■ **What the task asks**: Set down without change every line from the line that contains "potted succulent [432,634,462,673]" through the end of the listing, and only those lines. No pictures.

■ **Records for the task**:
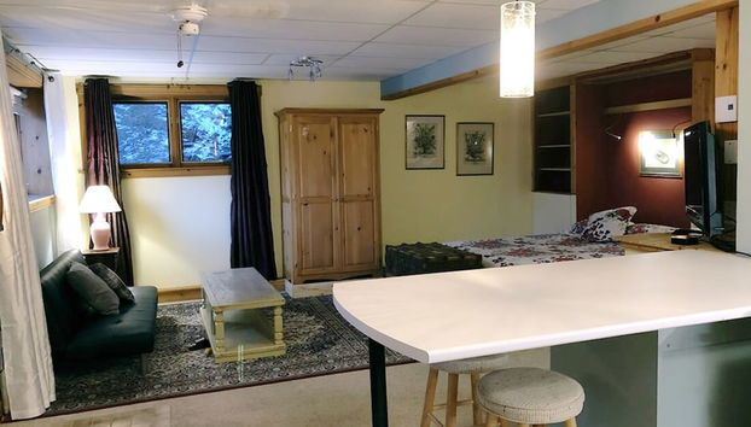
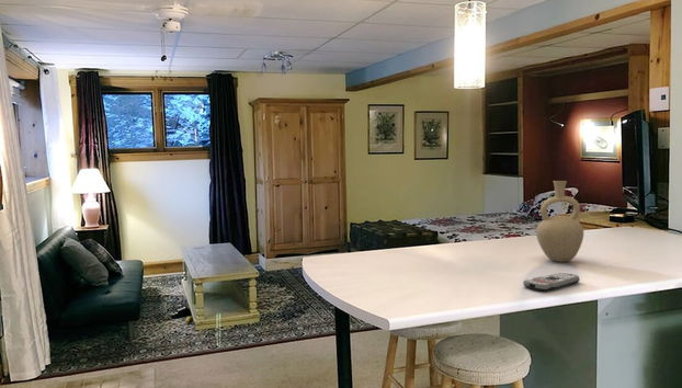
+ vase [535,180,584,263]
+ remote control [522,272,581,292]
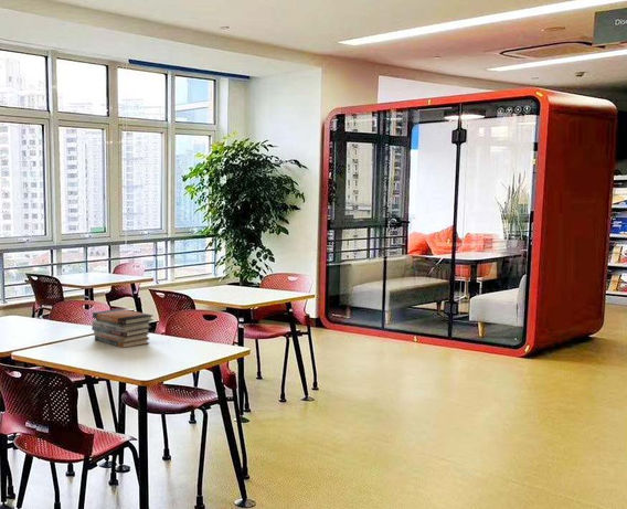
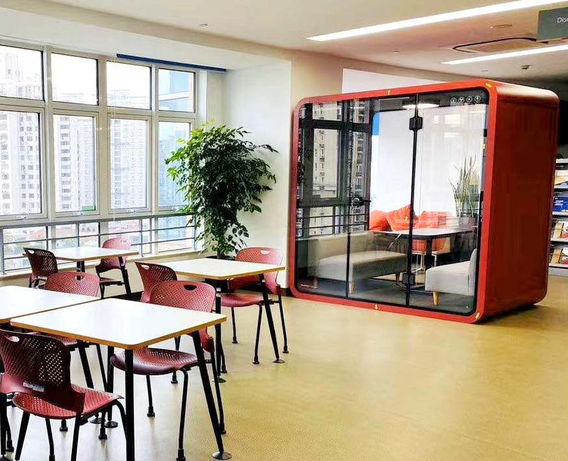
- book stack [91,308,155,349]
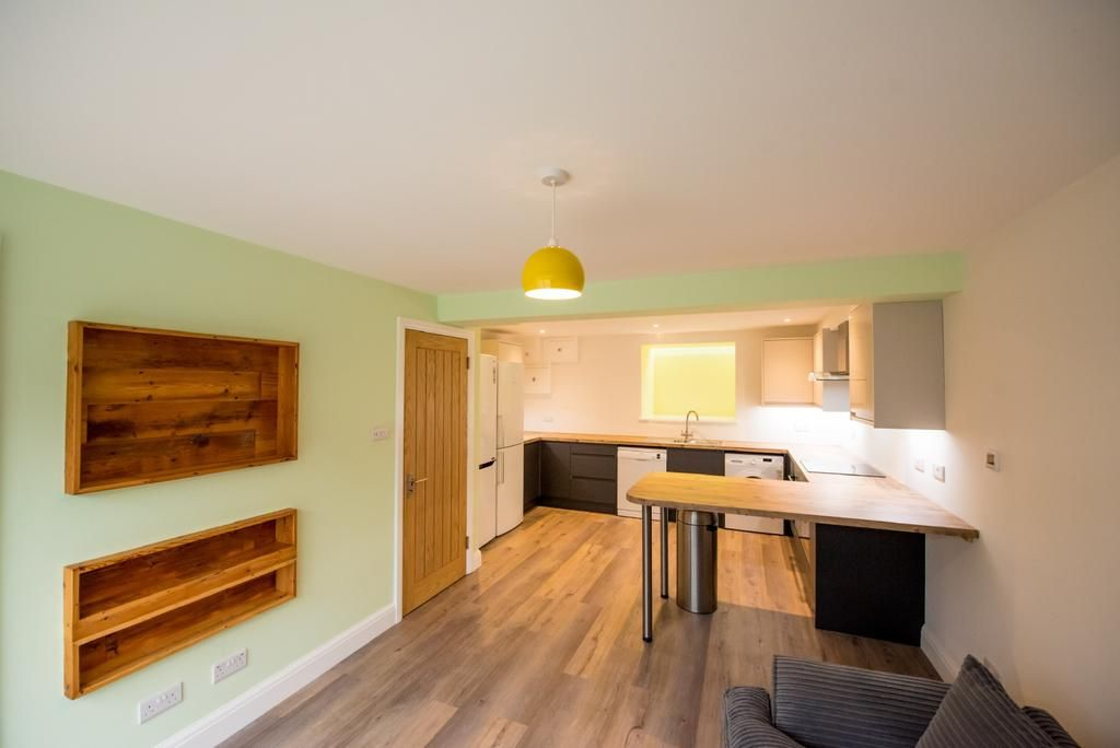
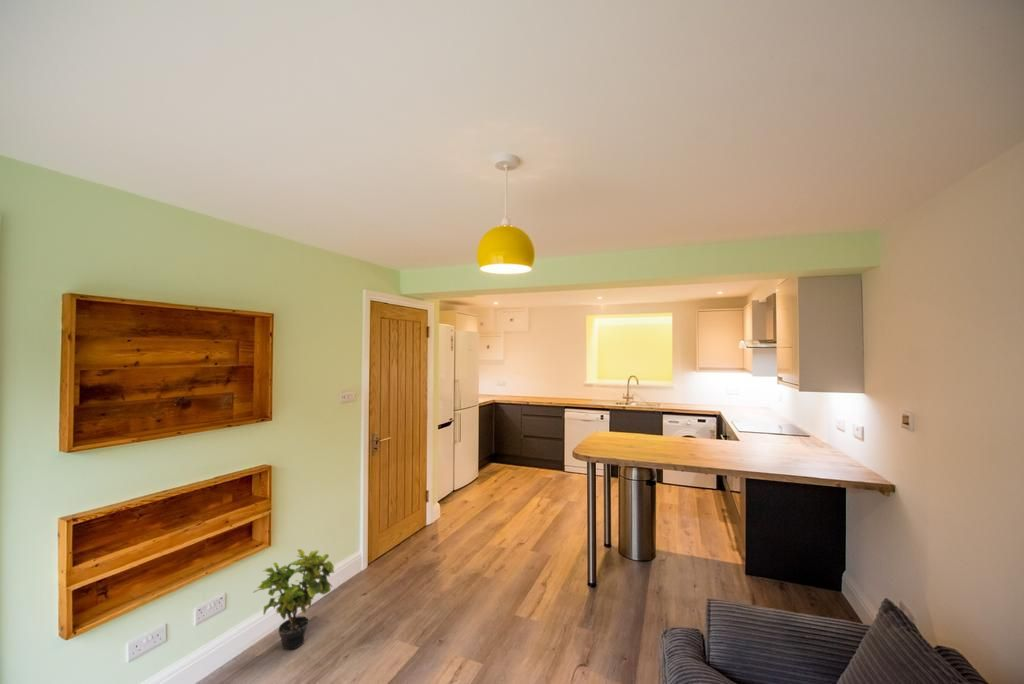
+ potted plant [252,548,335,650]
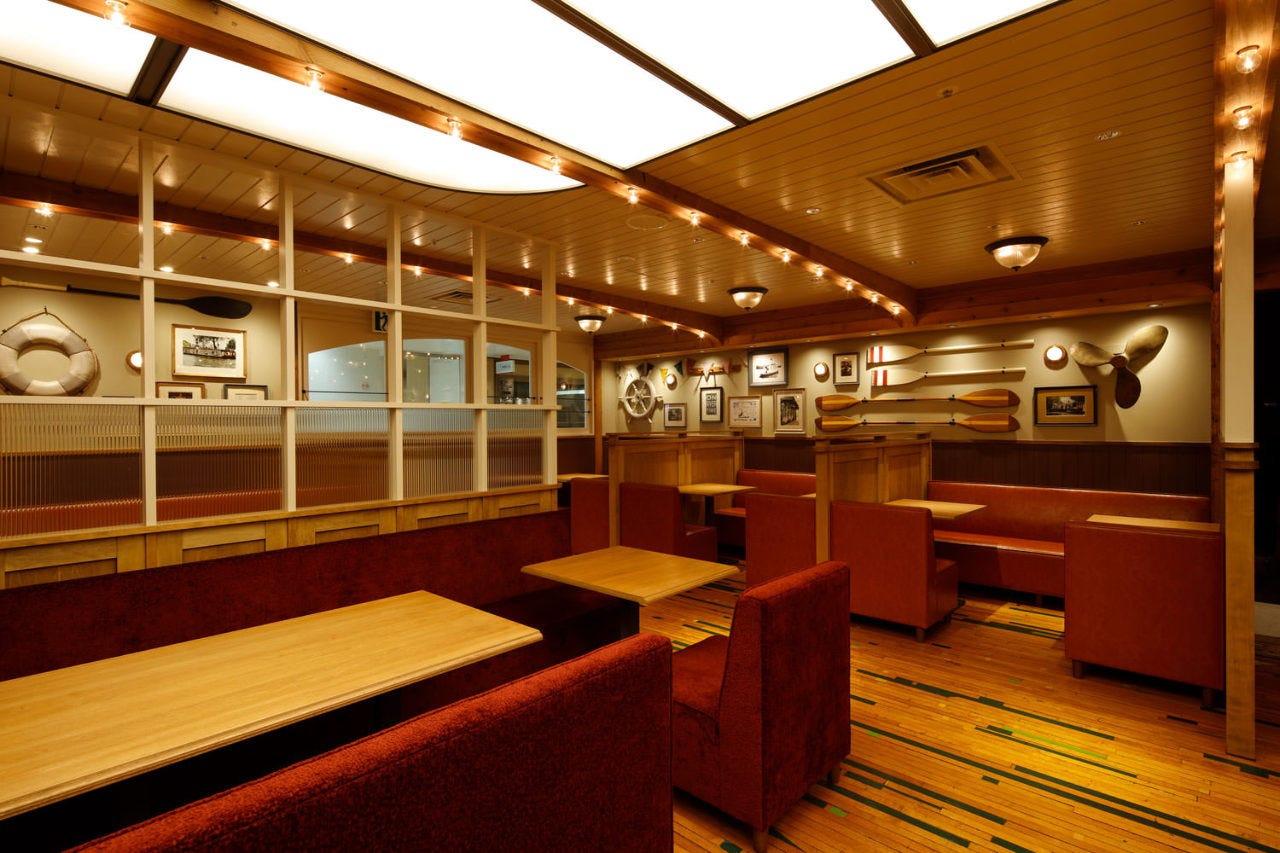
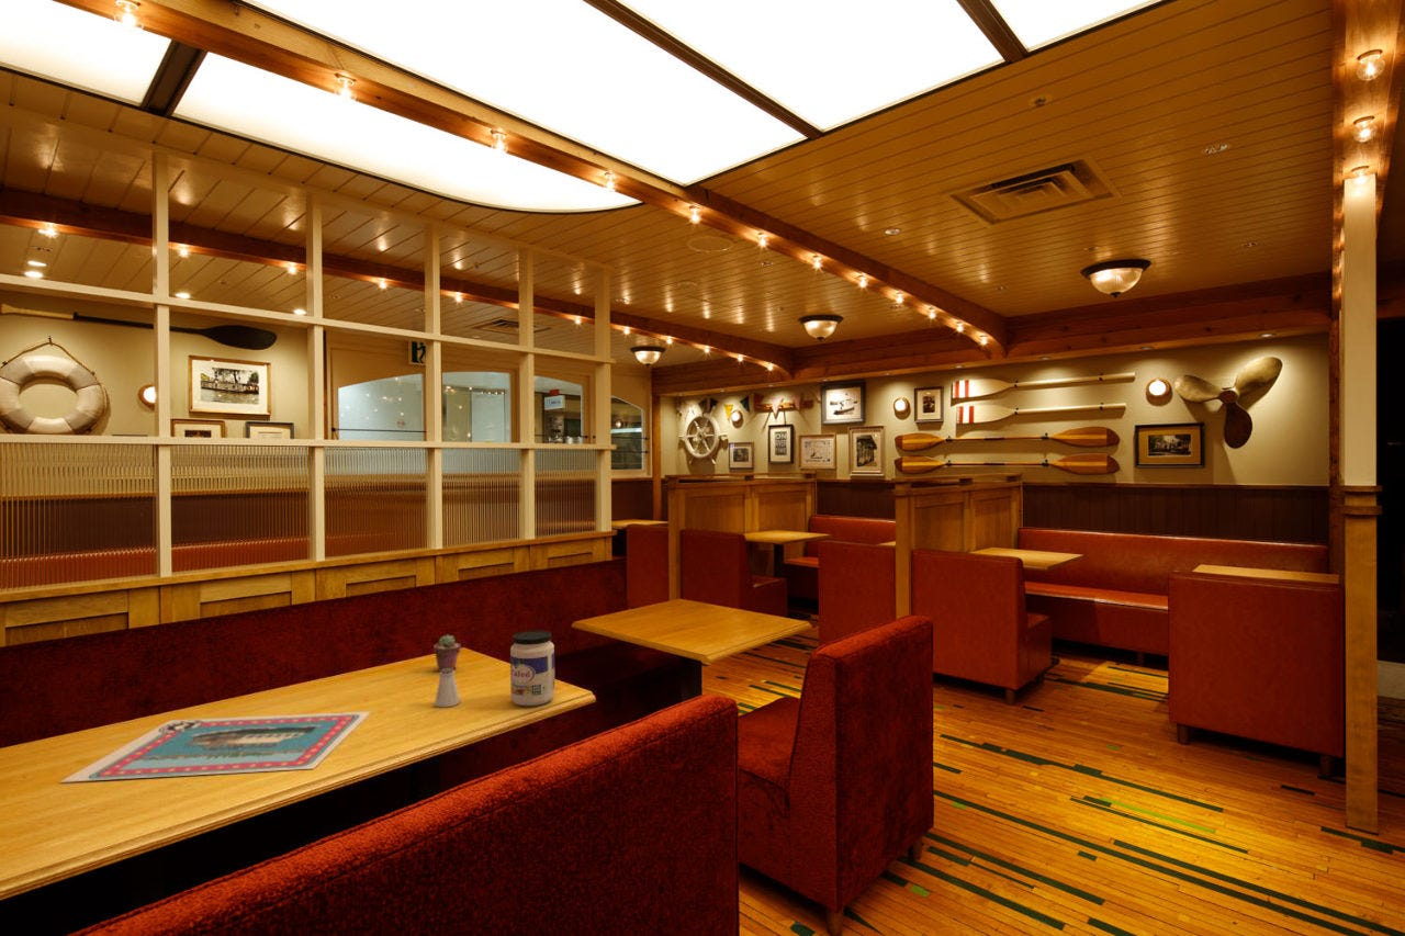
+ postcard [58,710,373,783]
+ jar [509,630,555,707]
+ potted succulent [432,634,462,673]
+ saltshaker [434,668,461,709]
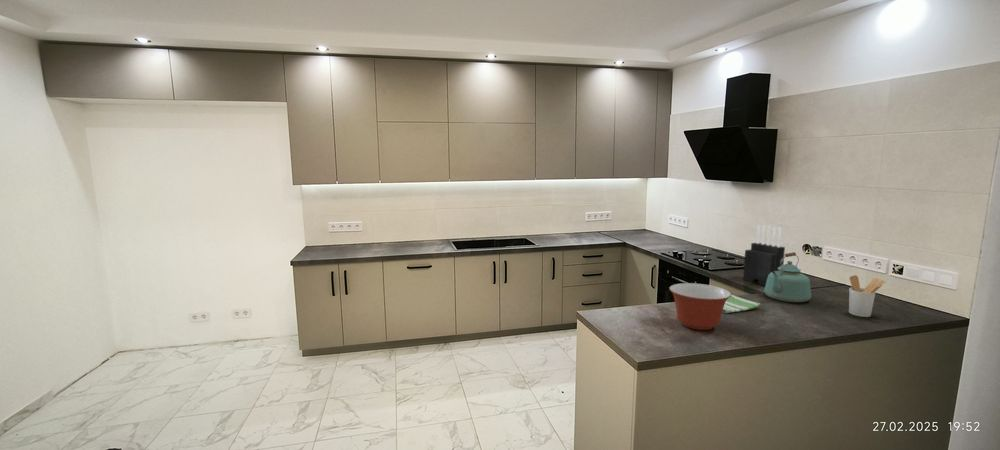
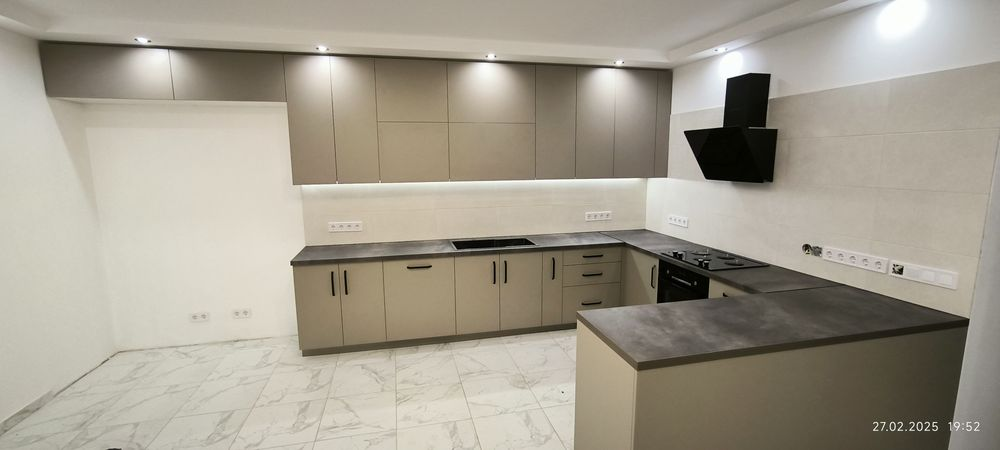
- knife block [742,224,786,287]
- utensil holder [848,274,886,318]
- kettle [763,251,812,303]
- mixing bowl [668,282,732,331]
- dish towel [722,294,761,314]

■ **Exercise response**:
+ potted succulent [432,634,462,673]
+ saltshaker [434,668,461,709]
- knife block [742,224,786,287]
- utensil holder [848,274,886,318]
- kettle [763,251,812,303]
- mixing bowl [668,282,732,331]
- dish towel [722,294,761,314]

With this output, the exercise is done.